As part of the NHS Lung Improvement Programme, Sunderland Urgent Care Team (South Tyneside NHS Foundation Trust) set up a six month Pilot to reduce emergency hospital admission by introducing measurement of capillary blood gases (TcABGs) and the urgent provision of oxygen to manage what would have been an admission into a treatable condition at home. Following a clinical assessment, a team of advanced nurse practitioners guided by an operational protocol measured TcABGs in a group of patients with AECOPD who's SpO2 was in the range 85 -89%. Suitable patients were provided with oxygen cylinders delivering oxygen in the range of 2-6 L/min and monitored until oxygenation improved (SpO2 > 90%) and there was clinical recovery. Initially, urgent oxygen provision and ABG measurement proved problematic but 25 patients were recruited. 4 were excluded for breaching protocol (2 TcABGs failed, 1 was acidotic (pH 7.29) and chose to remain at home, 1 had no follow up data). 4 were admitted (2 acidotic, 2 hypoxic on LTOT).

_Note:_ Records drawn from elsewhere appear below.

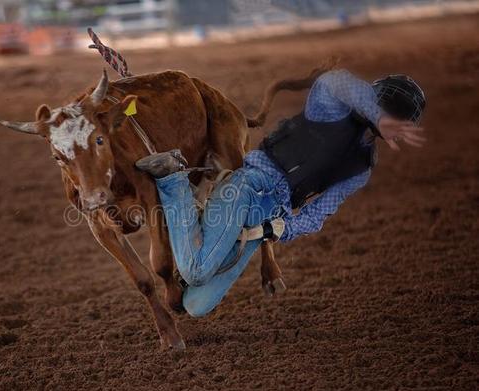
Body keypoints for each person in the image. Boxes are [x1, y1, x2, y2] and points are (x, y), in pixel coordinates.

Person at [135, 69, 426, 317]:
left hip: (268, 218)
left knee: (197, 306)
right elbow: (334, 80)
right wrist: (377, 115)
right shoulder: (331, 109)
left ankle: (199, 229)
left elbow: (318, 213)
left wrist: (281, 228)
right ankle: (172, 178)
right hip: (248, 185)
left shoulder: (361, 168)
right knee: (196, 271)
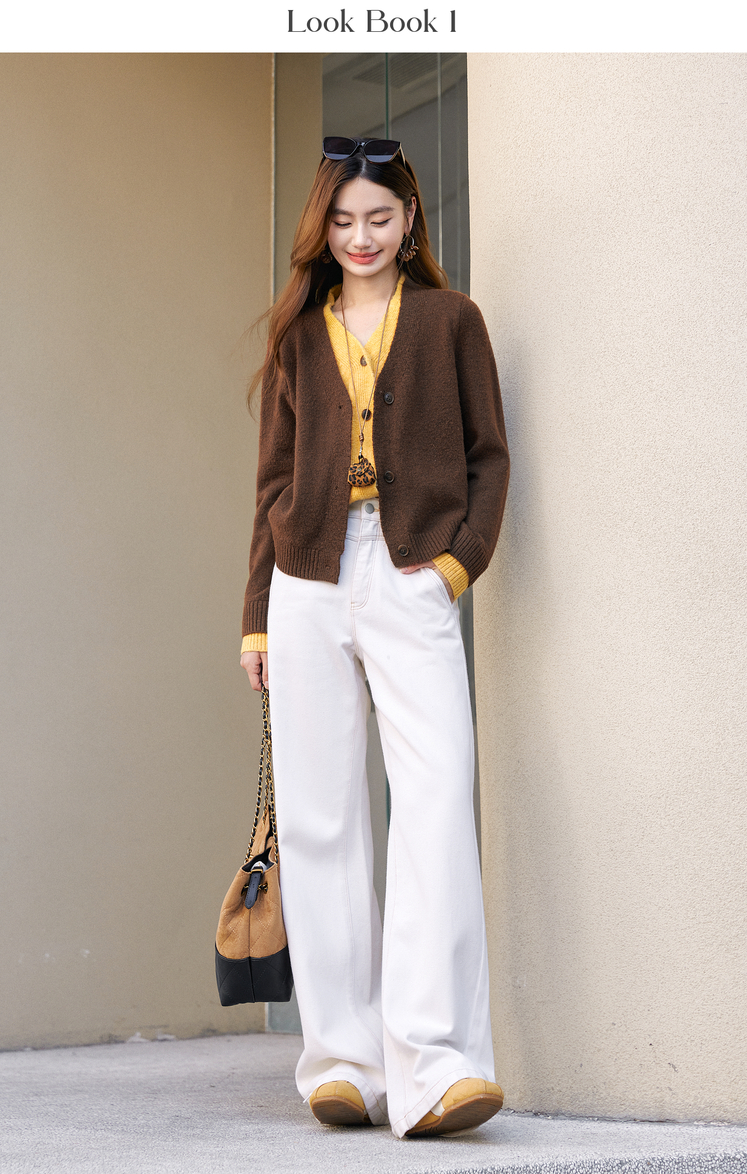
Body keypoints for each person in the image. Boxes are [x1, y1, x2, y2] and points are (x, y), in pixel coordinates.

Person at [240, 137, 509, 1139]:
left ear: (410, 222)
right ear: (324, 228)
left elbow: (490, 457)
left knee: (434, 799)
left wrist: (455, 567)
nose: (361, 237)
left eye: (379, 218)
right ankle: (343, 1063)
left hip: (410, 575)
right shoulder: (297, 337)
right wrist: (256, 616)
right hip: (306, 580)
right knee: (321, 817)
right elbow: (272, 485)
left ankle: (436, 1068)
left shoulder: (451, 320)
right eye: (344, 220)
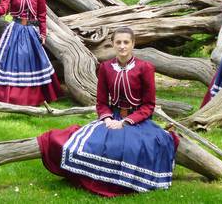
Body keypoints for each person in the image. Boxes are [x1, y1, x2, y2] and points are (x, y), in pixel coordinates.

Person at [38, 27, 178, 196]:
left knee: (134, 147)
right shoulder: (105, 67)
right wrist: (107, 119)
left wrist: (126, 122)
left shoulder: (145, 68)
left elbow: (148, 105)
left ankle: (127, 183)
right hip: (112, 118)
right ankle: (95, 179)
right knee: (93, 144)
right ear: (112, 44)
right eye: (118, 42)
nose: (122, 46)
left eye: (126, 42)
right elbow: (102, 102)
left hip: (137, 120)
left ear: (133, 44)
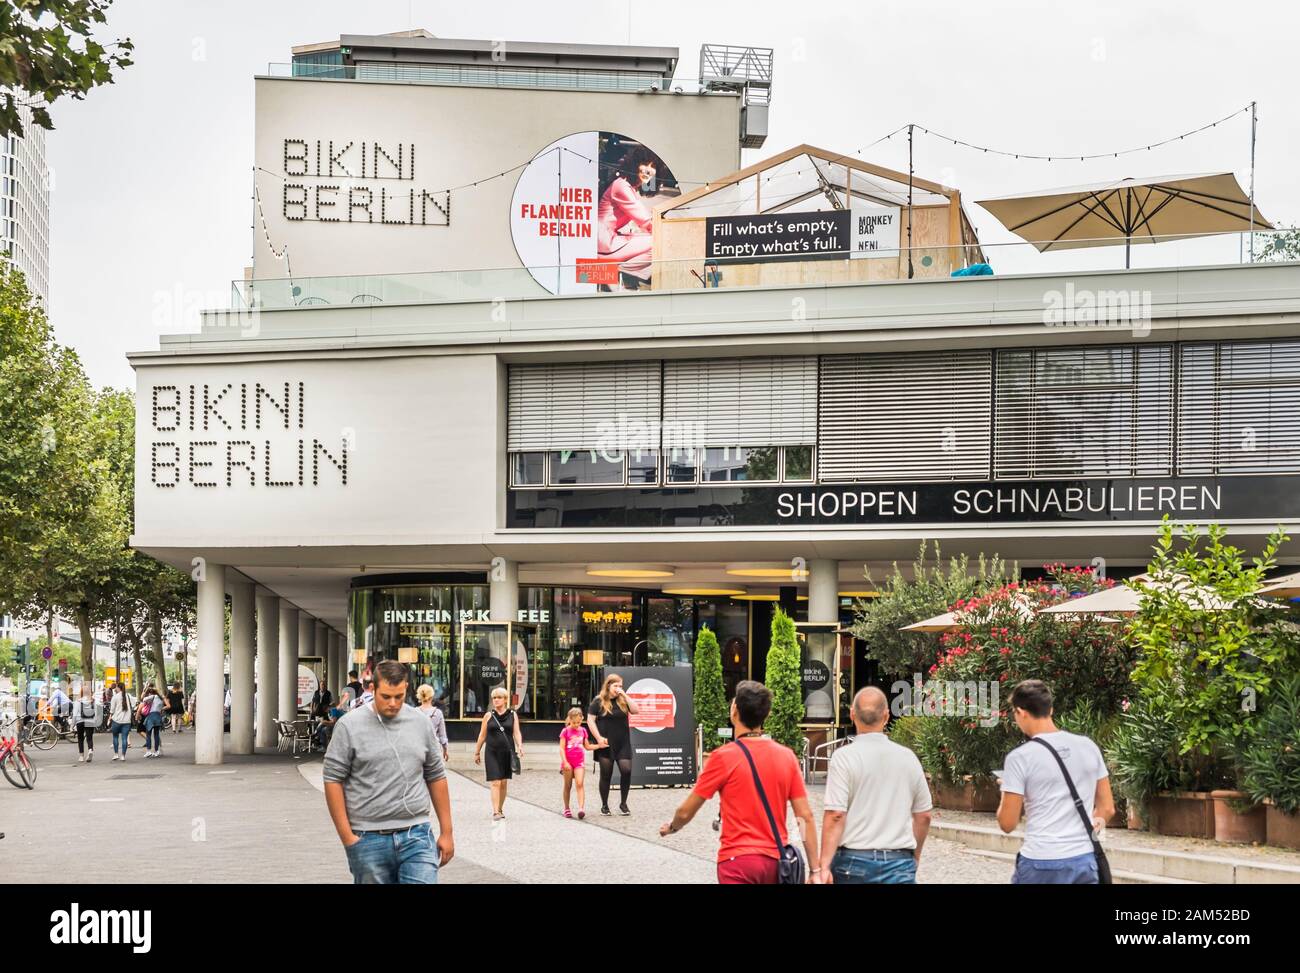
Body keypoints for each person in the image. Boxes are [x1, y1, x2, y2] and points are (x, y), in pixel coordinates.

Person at [660, 680, 820, 884]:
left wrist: (673, 827)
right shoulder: (786, 757)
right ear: (767, 714)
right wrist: (815, 868)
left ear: (734, 711)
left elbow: (686, 811)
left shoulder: (722, 757)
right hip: (775, 862)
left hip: (737, 862)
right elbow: (804, 816)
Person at [322, 661, 454, 884]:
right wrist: (347, 837)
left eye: (399, 696)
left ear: (406, 689)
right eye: (386, 696)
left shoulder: (421, 723)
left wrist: (447, 832)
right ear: (372, 688)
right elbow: (333, 778)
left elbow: (436, 775)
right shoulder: (349, 726)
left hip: (417, 834)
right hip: (367, 837)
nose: (393, 703)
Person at [997, 679, 1115, 885]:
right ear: (1050, 709)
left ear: (1021, 712)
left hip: (1040, 861)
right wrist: (1085, 832)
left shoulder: (1020, 758)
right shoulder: (1088, 746)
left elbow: (1007, 823)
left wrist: (1006, 789)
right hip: (1084, 859)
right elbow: (1107, 808)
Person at [815, 687, 932, 885]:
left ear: (852, 715)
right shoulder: (908, 758)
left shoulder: (844, 757)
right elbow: (924, 815)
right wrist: (914, 856)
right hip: (899, 861)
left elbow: (836, 814)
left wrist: (823, 866)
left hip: (853, 861)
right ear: (886, 716)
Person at [587, 672, 640, 816]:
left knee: (626, 770)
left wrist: (625, 695)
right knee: (606, 774)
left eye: (620, 685)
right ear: (608, 685)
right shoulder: (598, 701)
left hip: (623, 742)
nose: (618, 688)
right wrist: (598, 738)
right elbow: (590, 720)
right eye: (616, 685)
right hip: (606, 742)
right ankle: (604, 805)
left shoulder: (623, 701)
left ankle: (623, 803)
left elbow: (636, 710)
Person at [473, 686, 523, 820]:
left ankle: (500, 808)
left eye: (499, 697)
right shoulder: (488, 716)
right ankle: (495, 811)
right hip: (491, 752)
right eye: (494, 698)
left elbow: (516, 732)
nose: (496, 700)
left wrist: (520, 745)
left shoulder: (513, 715)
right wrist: (477, 751)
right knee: (495, 782)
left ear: (505, 699)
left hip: (507, 751)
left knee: (503, 782)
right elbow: (482, 735)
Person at [559, 706, 604, 819]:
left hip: (579, 762)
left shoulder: (583, 731)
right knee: (568, 786)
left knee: (579, 783)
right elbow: (561, 748)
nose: (576, 725)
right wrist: (565, 762)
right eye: (574, 722)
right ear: (569, 719)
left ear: (582, 719)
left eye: (579, 722)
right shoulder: (565, 731)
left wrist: (599, 746)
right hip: (568, 762)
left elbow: (587, 746)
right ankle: (567, 808)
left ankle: (581, 808)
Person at [415, 685, 449, 764]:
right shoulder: (438, 713)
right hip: (434, 749)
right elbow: (442, 736)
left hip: (418, 750)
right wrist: (445, 750)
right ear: (432, 696)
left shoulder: (414, 712)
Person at [70, 686, 102, 764]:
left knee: (80, 738)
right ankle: (90, 749)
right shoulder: (93, 701)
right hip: (90, 721)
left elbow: (75, 714)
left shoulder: (78, 701)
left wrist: (72, 725)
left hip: (80, 721)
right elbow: (96, 712)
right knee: (89, 738)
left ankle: (81, 756)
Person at [108, 683, 134, 761]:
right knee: (124, 738)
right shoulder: (129, 696)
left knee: (115, 737)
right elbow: (133, 705)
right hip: (127, 721)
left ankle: (116, 754)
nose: (115, 689)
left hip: (116, 720)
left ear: (118, 688)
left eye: (116, 687)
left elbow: (112, 710)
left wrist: (109, 718)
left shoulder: (115, 697)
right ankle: (123, 756)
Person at [139, 683, 165, 758]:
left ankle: (148, 751)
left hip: (151, 717)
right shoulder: (160, 698)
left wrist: (145, 690)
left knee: (148, 734)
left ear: (151, 693)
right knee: (156, 735)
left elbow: (142, 699)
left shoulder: (152, 697)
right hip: (158, 716)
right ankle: (156, 751)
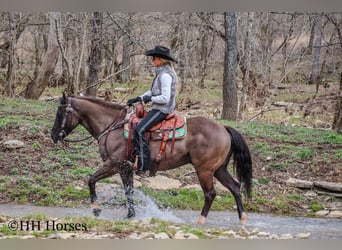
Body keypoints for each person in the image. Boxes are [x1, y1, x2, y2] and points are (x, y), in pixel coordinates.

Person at [127, 45, 178, 175]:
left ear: (160, 60)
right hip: (158, 107)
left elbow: (165, 98)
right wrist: (139, 98)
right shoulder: (160, 73)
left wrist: (150, 99)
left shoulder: (165, 75)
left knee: (139, 129)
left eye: (154, 58)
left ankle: (144, 165)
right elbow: (152, 91)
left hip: (163, 109)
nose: (152, 61)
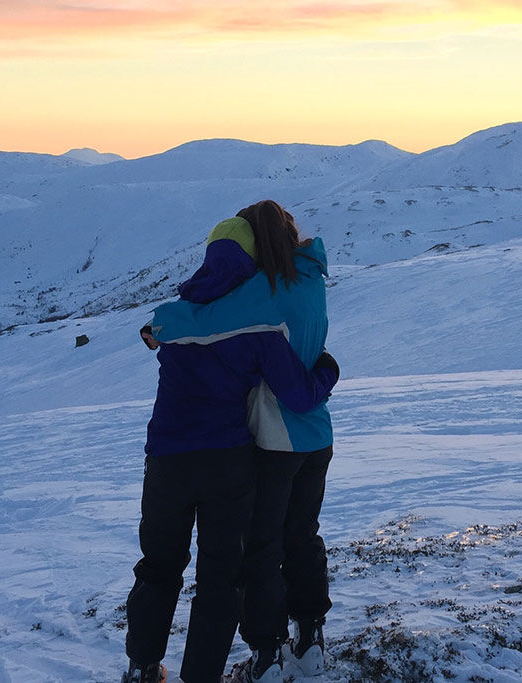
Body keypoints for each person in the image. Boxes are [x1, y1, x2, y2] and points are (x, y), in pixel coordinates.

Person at [122, 208, 340, 683]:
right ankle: (205, 674)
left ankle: (142, 667)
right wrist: (328, 368)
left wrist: (156, 329)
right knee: (223, 577)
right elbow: (299, 391)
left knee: (159, 565)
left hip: (167, 458)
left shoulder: (174, 318)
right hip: (229, 459)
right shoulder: (260, 322)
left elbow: (177, 324)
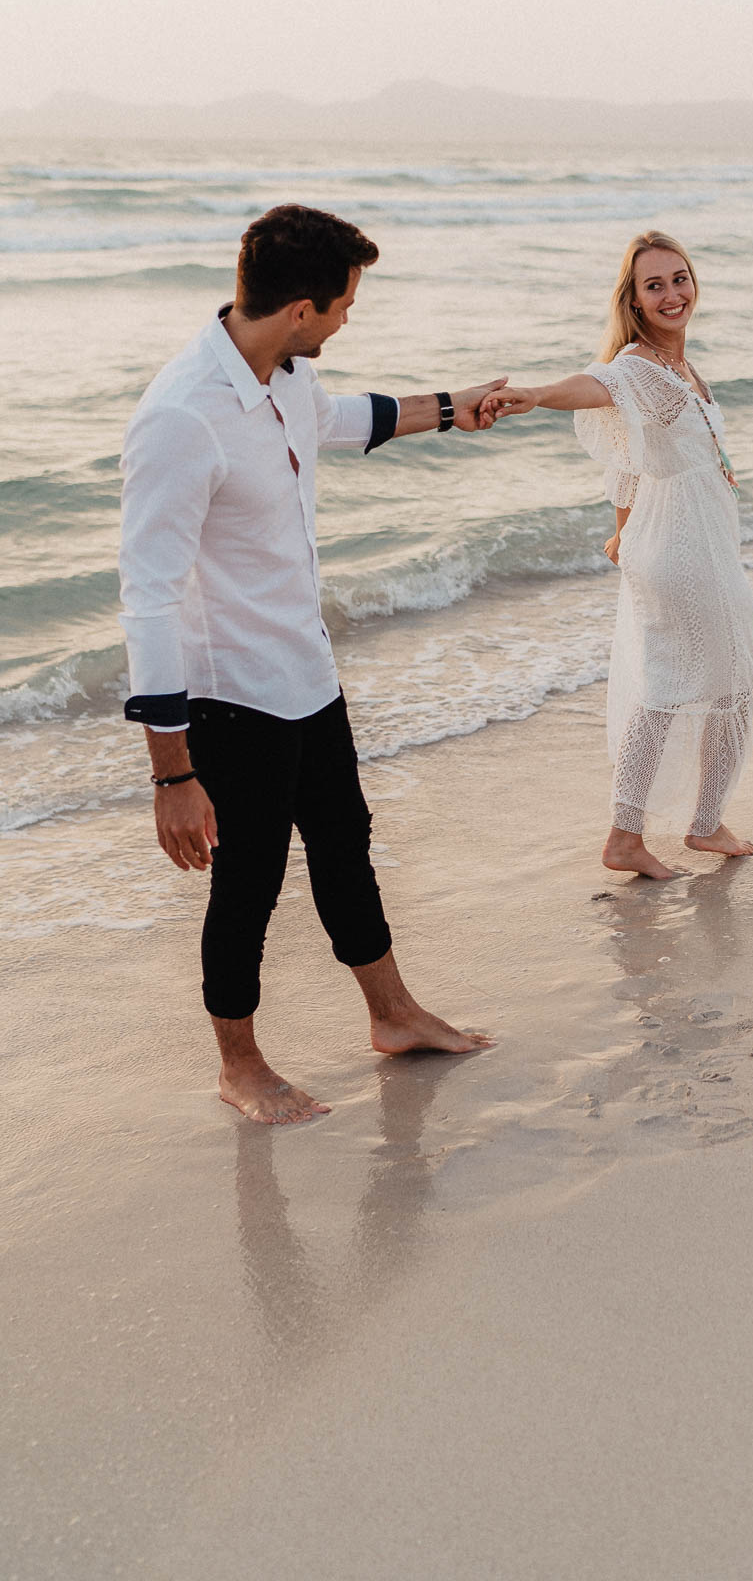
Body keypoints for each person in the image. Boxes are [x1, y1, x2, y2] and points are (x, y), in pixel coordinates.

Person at [119, 204, 506, 1124]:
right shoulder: (181, 417)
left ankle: (393, 1014)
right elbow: (148, 597)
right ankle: (239, 1066)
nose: (346, 320)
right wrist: (171, 773)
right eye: (343, 305)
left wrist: (458, 408)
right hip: (229, 698)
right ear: (301, 307)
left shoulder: (283, 373)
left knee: (346, 847)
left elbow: (346, 417)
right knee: (246, 886)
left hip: (306, 673)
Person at [482, 230, 753, 879]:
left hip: (686, 542)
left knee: (711, 685)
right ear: (632, 301)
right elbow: (595, 385)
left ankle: (687, 825)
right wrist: (536, 395)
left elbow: (629, 461)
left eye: (679, 278)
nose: (671, 294)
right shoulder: (638, 367)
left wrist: (620, 526)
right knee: (704, 687)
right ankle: (641, 834)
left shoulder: (679, 368)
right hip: (681, 550)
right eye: (654, 285)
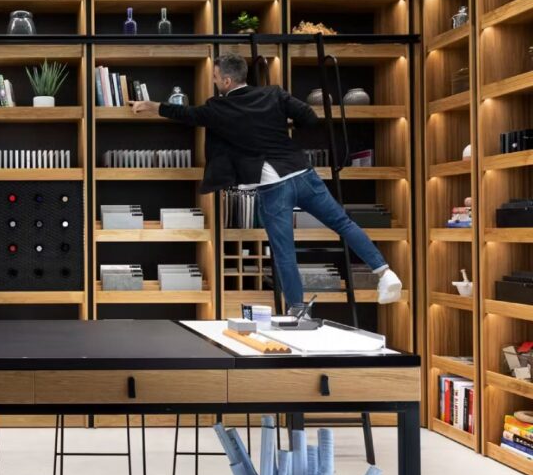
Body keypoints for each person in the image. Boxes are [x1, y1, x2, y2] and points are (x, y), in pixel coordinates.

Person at [130, 53, 402, 309]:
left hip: (274, 187)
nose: (213, 81)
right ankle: (385, 272)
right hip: (303, 174)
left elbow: (186, 114)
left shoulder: (219, 107)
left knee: (285, 252)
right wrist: (281, 126)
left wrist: (151, 105)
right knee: (343, 222)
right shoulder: (274, 93)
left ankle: (298, 312)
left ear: (226, 80)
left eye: (214, 77)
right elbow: (309, 117)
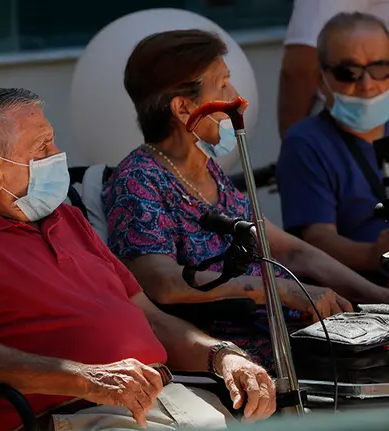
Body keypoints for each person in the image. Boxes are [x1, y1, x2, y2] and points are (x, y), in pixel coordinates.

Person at [0, 88, 277, 431]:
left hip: (172, 399)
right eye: (42, 147)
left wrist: (222, 356)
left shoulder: (68, 218)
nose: (57, 155)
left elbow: (151, 317)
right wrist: (89, 378)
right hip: (76, 415)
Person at [102, 29, 389, 374]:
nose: (237, 98)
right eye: (222, 86)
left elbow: (292, 251)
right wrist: (276, 290)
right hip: (239, 361)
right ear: (183, 107)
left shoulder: (210, 174)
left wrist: (378, 299)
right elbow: (161, 282)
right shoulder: (138, 178)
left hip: (291, 338)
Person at [277, 12, 389, 287]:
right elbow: (318, 239)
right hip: (363, 296)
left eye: (380, 68)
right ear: (320, 79)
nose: (367, 84)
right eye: (348, 73)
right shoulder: (305, 142)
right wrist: (375, 255)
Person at [277, 0, 389, 138]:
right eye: (350, 71)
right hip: (336, 133)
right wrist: (294, 146)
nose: (367, 84)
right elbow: (299, 70)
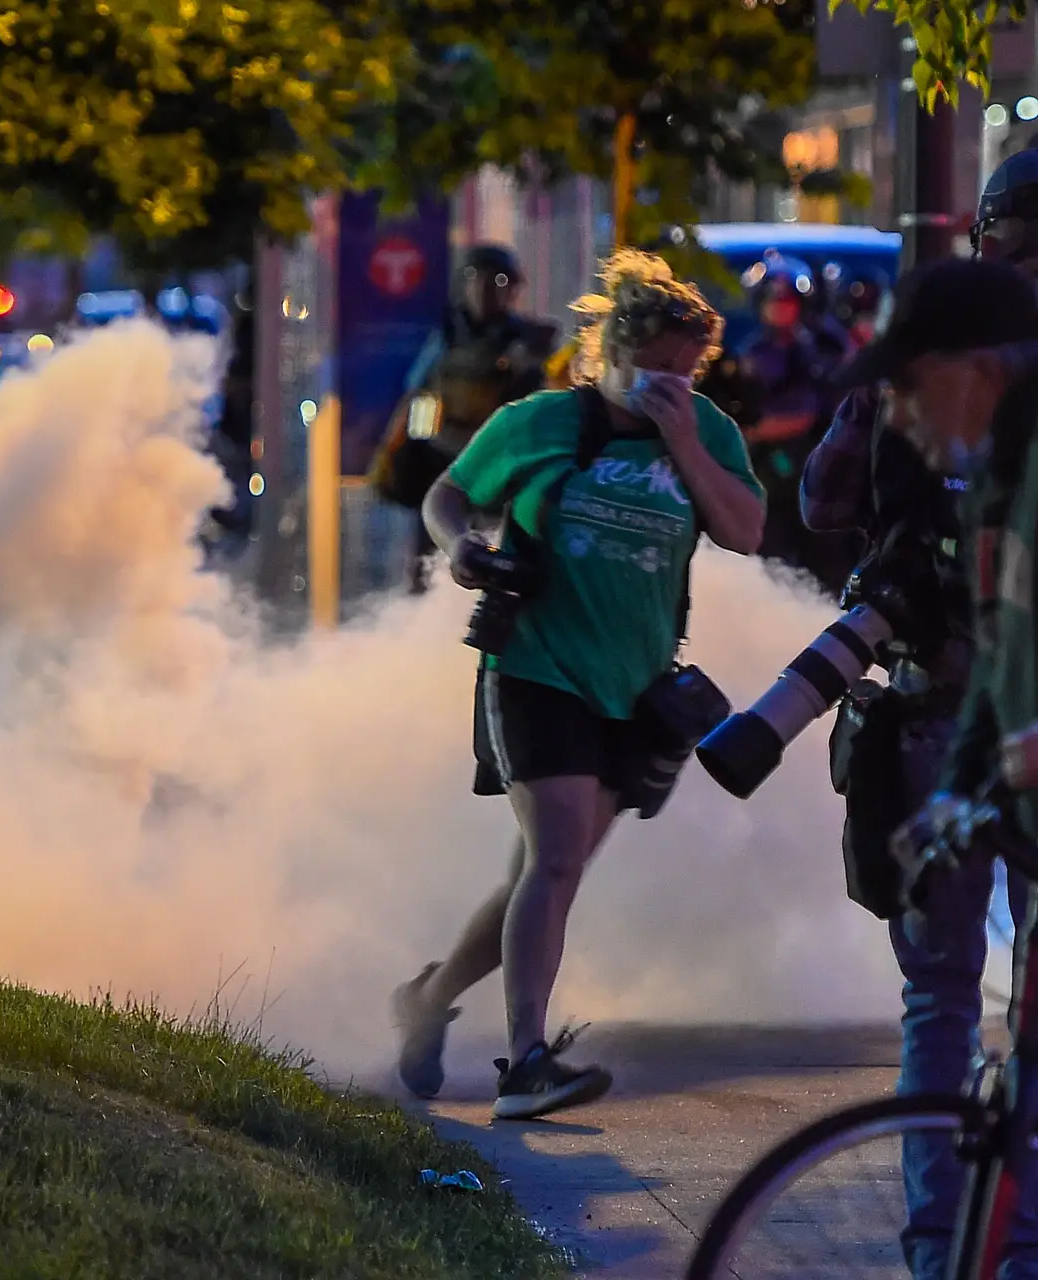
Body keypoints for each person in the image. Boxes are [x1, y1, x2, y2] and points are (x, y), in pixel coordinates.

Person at [392, 248, 765, 1119]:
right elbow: (447, 494)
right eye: (656, 368)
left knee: (543, 872)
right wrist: (461, 550)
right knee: (555, 857)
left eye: (687, 370)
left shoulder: (706, 431)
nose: (672, 383)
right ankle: (524, 1063)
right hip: (535, 665)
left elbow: (745, 530)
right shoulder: (540, 423)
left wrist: (681, 438)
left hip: (635, 687)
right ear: (612, 352)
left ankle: (428, 997)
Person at [838, 256, 1038, 1280]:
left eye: (913, 382)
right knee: (962, 1008)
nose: (899, 408)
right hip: (954, 735)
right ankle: (973, 1252)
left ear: (978, 368)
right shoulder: (997, 469)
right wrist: (965, 783)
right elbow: (1003, 656)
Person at [366, 244, 560, 594]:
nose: (487, 289)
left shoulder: (523, 342)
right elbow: (420, 399)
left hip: (497, 474)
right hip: (443, 467)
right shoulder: (445, 339)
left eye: (499, 281)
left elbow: (538, 407)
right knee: (429, 562)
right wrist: (415, 443)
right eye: (478, 278)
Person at [738, 264, 840, 577]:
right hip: (767, 473)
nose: (781, 309)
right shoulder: (750, 354)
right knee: (768, 561)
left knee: (825, 566)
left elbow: (813, 412)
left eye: (788, 303)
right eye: (774, 302)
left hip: (815, 469)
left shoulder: (820, 351)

The remaining 16 hypoxic (SpO2 86% ± 1) patients improved (SpO2 93% ± 2) with urgent oxygen provision and were managed safely at home but 1 became non compliant. Initial visit times lasted 186.2 ± 80.7 mins with between four and twelve follow up visits until recovery. With urgent oxygen provision, careful selection and monitoring, hospital admission can be avoided even in moderately hypoxic patients with exacerbations of COPD.